■ **EXERCISE AIM**
From the line that contains "Vigasztalótól eredő új" to the end of the entries, copy each line exactly, though the pictures stay out.

Saved data entries:

-- Opening Marker --

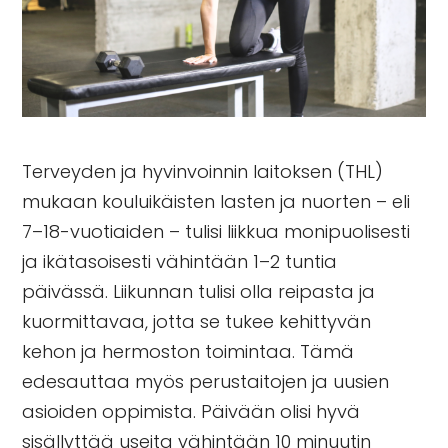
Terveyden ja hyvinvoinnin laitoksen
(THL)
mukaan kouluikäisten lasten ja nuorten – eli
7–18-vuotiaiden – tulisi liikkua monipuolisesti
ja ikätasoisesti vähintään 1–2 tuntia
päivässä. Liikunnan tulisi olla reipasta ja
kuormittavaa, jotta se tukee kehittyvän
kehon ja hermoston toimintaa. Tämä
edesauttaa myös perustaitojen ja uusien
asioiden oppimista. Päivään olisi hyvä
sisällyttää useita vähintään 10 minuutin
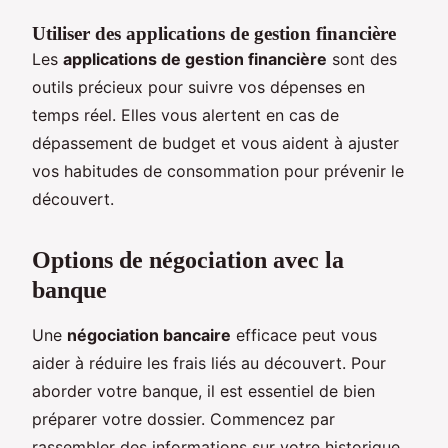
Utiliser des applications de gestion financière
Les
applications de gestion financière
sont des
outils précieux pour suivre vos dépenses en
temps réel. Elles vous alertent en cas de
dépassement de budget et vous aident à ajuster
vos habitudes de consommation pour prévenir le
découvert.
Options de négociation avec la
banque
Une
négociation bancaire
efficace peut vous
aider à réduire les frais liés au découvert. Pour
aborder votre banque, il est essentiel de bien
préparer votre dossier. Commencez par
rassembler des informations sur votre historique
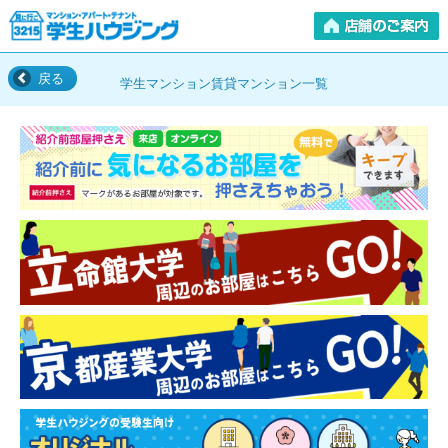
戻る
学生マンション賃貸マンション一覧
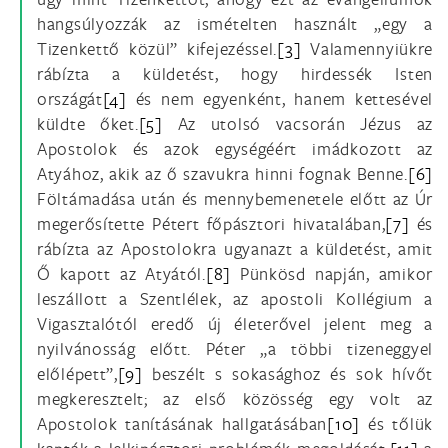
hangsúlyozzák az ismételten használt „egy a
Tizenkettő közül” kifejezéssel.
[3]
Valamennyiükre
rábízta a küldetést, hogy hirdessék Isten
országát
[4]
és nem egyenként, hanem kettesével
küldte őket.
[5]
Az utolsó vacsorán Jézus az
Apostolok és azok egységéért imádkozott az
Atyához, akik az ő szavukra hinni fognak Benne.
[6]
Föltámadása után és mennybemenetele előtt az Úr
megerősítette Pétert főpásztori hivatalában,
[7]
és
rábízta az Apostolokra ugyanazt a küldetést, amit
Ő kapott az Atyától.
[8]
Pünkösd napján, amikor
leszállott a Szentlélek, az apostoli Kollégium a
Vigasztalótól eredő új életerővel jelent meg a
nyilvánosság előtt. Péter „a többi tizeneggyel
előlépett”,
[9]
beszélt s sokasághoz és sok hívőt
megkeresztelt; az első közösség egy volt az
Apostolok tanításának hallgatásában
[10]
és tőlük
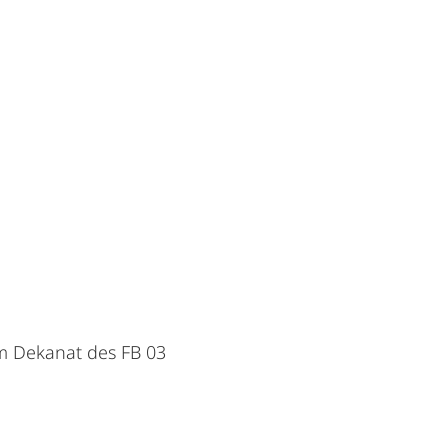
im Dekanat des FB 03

-- Closing Marker --

■ **EXPECTED ANSWER**
Vigasztalótól eredő új életerővel jelent meg a
nyilvánosság előtt. Péter „a többi tizeneggyel
előlépett”,
[9]
beszélt s sokasághoz és sok hívőt
megkeresztelt; az első közösség egy volt az
Apostolok tanításának hallgatásában
[10]
és tőlük
im Dekanat des FB 03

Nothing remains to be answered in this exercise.